Relieved Pakistanis remember ‘horrible nights’ in Iran

TAFTAN:

Mohammad Hassan eagerly returned to Pakistan from neighboring Iran Iran this week after witnessing drones, missiles and explosions tearing through Tehran’s sky under what he called long, “horrible nights”.

The 35-year-old University of Tehran student is one of about 3,000 Pakistanis who, according to the Ministry of Foreign Affairs, has returned since Israel launched his air war against his long-standing enemy last week.

Governments around the world are encrypted to evacuate their citizens trapped in the rapid spiraling conflict as Israel and Iran Handels Missil and Drone strike.

“I was in the city center where most of the strikes took place, and even one of the students dormitory was attacked, and fortunately no death, but students were injured,” Hassan said.

There are more than 500 Pakistani students at his university alone, he said, all on the way “at home”.

“Those days and nights were very awful … to hear sirens, cried, the danger of being hit by missiles. When you looked out the window at night, you could see drones, missiles with fire tails,” he told AFP.

Mohammad Khalil, a 41 -year -old petroleum engineer, left Tehran three days ago, the capital of the Islamic Republic, resembling a ghost town when residents protected indoors and families fled.

“For the past two days, I saw people moving out of town in different vehicles with necessary ingredients,” Khalil said.

Abdul Ghani Khan sells medical devices in Peshawar and travel regularly to Iran for supplies.

He had been to Tehran for a week when the first Israeli missiles fell on Friday.

Khan had to travel home by road because the airspace is now closed. Pakistan has also closed its border crossings with Iran to everyone except Pakistanis who want to return home.

“We saw drones, red lights of aircraft weapons, and I discovered that a building was firing,” Khan said.

Mohammad Asif, a lawyer from Lahore in Pakistan’s East, heard about the air strikes while on a pilgrimage in Qom.

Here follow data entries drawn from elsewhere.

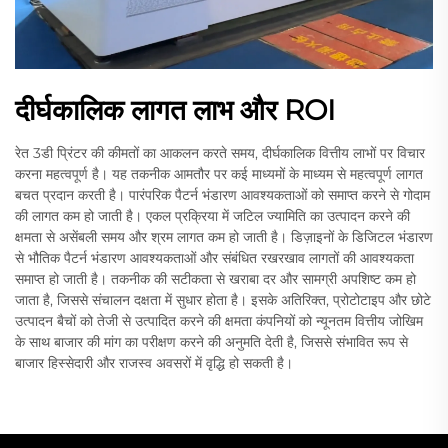
दीर्घकालिक लागत लाभ और ROI
रेत 3डी प्रिंटर की कीमतों का आकलन करते समय, दीर्घकालिक वित्तीय लाभों पर विचार
करना महत्वपूर्ण है। यह तकनीक आमतौर पर कई माध्यमों के माध्यम से महत्वपूर्ण लागत
बचत प्रदान करती है। पारंपरिक पैटर्न भंडारण आवश्यकताओं को समाप्त करने से गोदाम
की लागत कम हो जाती है। एकल प्रक्रिया में जटिल ज्यामिति का उत्पादन करने की
क्षमता से असेंबली समय और श्रम लागत कम हो जाती है। डिज़ाइनों के डिजिटल भंडारण
से भौतिक पैटर्न भंडारण आवश्यकताओं और संबंधित रखरखाव लागतों की आवश्यकता
समाप्त हो जाती है। तकनीक की सटीकता से खराबा दर और सामग्री अपशिष्ट कम हो
जाता है, जिससे संचालन दक्षता में सुधार होता है। इसके अतिरिक्त, प्रोटोटाइप और छोटे
उत्पादन बैचों को तेजी से उत्पादित करने की क्षमता कंपनियों को न्यूनतम वित्तीय जोखिम
के साथ बाजार की मांग का परीक्षण करने की अनुमति देती है, जिससे संभावित रूप से
बाजार हिस्सेदारी और राजस्व अवसरों में वृद्धि हो सकती है।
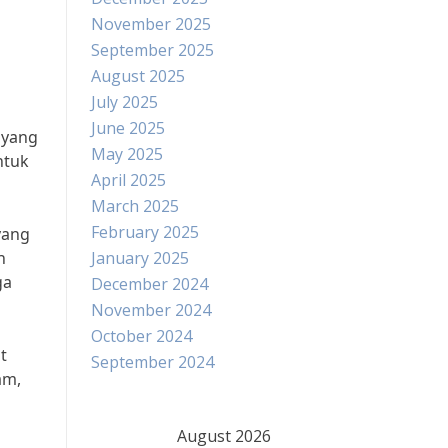
November 2025
September 2025
August 2025
July 2025
June 2025
 yang
May 2025
ntuk
April 2025
March 2025
February 2025
yang
n
January 2025
ga
December 2024
November 2024
October 2024
t
September 2024
am,
August 2026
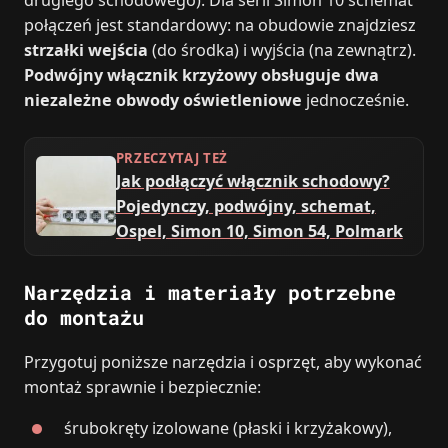
połączeń jest standardowy: na obudowie znajdziesz
strzałki wejścia
(do środka) i wyjścia (na zewnątrz).
Podwójny włącznik krzyżowy obsługuje dwa
niezależne obwody oświetleniowe
jednocześnie.
PRZECZYTAJ TEŻ
Jak podłączyć włącznik schodowy?
Pojedynczy, podwójny, schemat,
Ospel, Simon 10, Simon 54, Polmark
Narzędzia i materiały potrzebne
do montażu
Przygotuj poniższe narzędzia i osprzęt, aby wykonać
montaż sprawnie i bezpiecznie:
śrubokręty izolowane (płaski i krzyżakowy),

Originally, he was not scared and continued his pilgrimage to Mashhad.

That was, until Israeli strikes hit the airport in Mashhad, almost 1,000 kilometers (620 miles) from the Pakistani border.

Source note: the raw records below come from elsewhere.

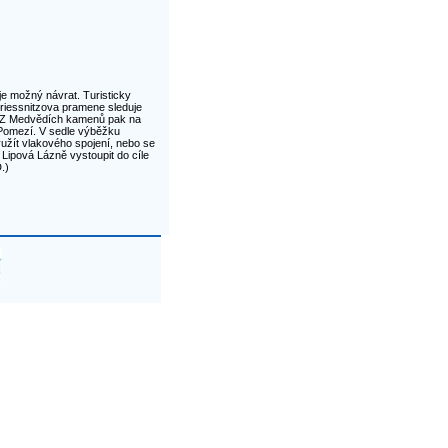
 je možný návrat. Turisticky
riessnitzova pramene sleduje
. Z Medvědích kamenů pak na
Pomezí. V sedle výběžku
yužít vlakového spojení, nebo se
 Lipová Lázně vystoupit do cíle
.)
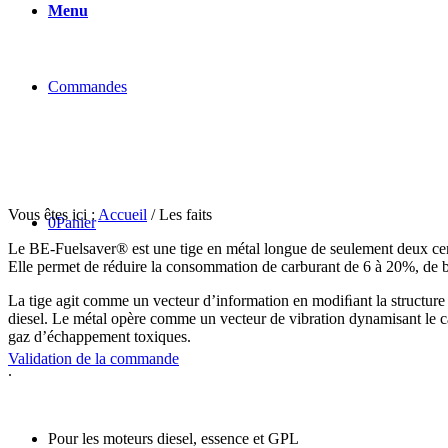
Menu
Commandes
Vous êtes ici :
Accueil
/
Les faits
0
Panier
Le BE-Fuelsaver® est une tige en métal longue de seulement deux centim
Elle permet de réduire la consommation de carburant de 6 à 20%, de ba
La tige agit comme un vecteur d’information en modiﬁant la structure 
diesel. Le métal opère comme un vecteur de vibration dynamisant le ca
gaz d’échappement toxiques.
Validation de la commande
.
Pour les moteurs diesel, essence et GPL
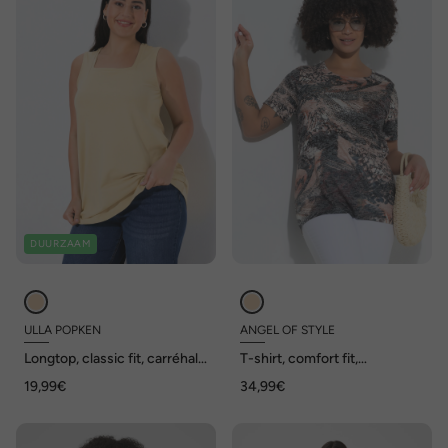
DUURZAAM
ULLA POPKEN
ANGEL OF STYLE
Longtop, classic fit, carréhals,
T-shirt, comfort fit,
mouwloos
woestijnmotief, korte mouw
19,99€
34,99€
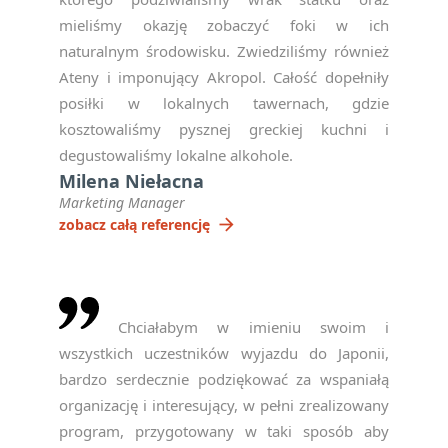
Oświadczam, że zapisując
mieliśmy okazję zobaczyć foki w ich
się na newsletter
naturalnym środowisku. Zwiedziliśmy również
akceptuję politykę
Ateny i imponujący Akropol. Całość dopełniły
prywatności RODO
*
posiłki w lokalnych tawernach, gdzie
kosztowaliśmy pysznej greckiej kuchni i
notifications_active
Zapisz się
degustowaliśmy lokalne alkohole.
Milena Niełacna
Marketing Manager
Please
arrow_forward
zobacz całą referencję
leave
this
field
empty.
Chciałabym w imieniu swoim i
wszystkich uczestników wyjazdu do Japonii,
bardzo serdecznie podziękować za wspaniałą
organizację i interesujący, w pełni zrealizowany
program, przygotowany w taki sposób aby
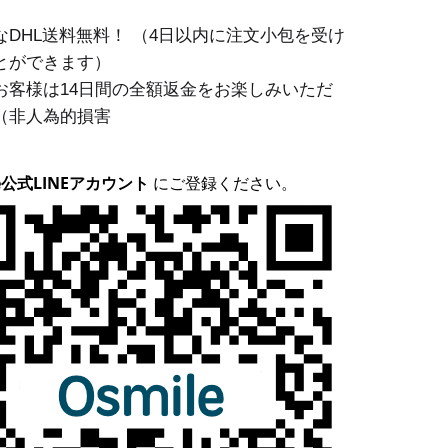
な
DHL
送料無料！
（
4
日以内に注文小包を受け
とができます）
お客様は
14
日間の全額返金をお楽しみいただ
（非人為的損害
le公式LINEアカウント
にご登録ください。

Samreen Ali was also in Mashhad, but just like Asif cut her turn short and returned with her husband and 15-year-old son. She prayed in a mosque in Mashhad when Israel hit the city.

Ali said she had visited Iran nine times before on pilgrimage and never imagined to witness war there. “I offered prayer when I heard two explosions,” she told AFP.

She then noticed that she did not receive messages on her phone and assumed “communication was limited … because of the war”.

Syed Saqib, 46, was in Qom and had to travel 500 kilometers (310 miles) by bus southeast to Yazd. “We had to take alternative routes, spend a whole night waiting for a bus terminal,” Saqib said.

They then boarded buses to Zahedan, a city near the border with Pakistan’s Balochistan Province. A relieved Saqib remembered to make the border transition at Taftan, surrounded by families carrying heavy luggage.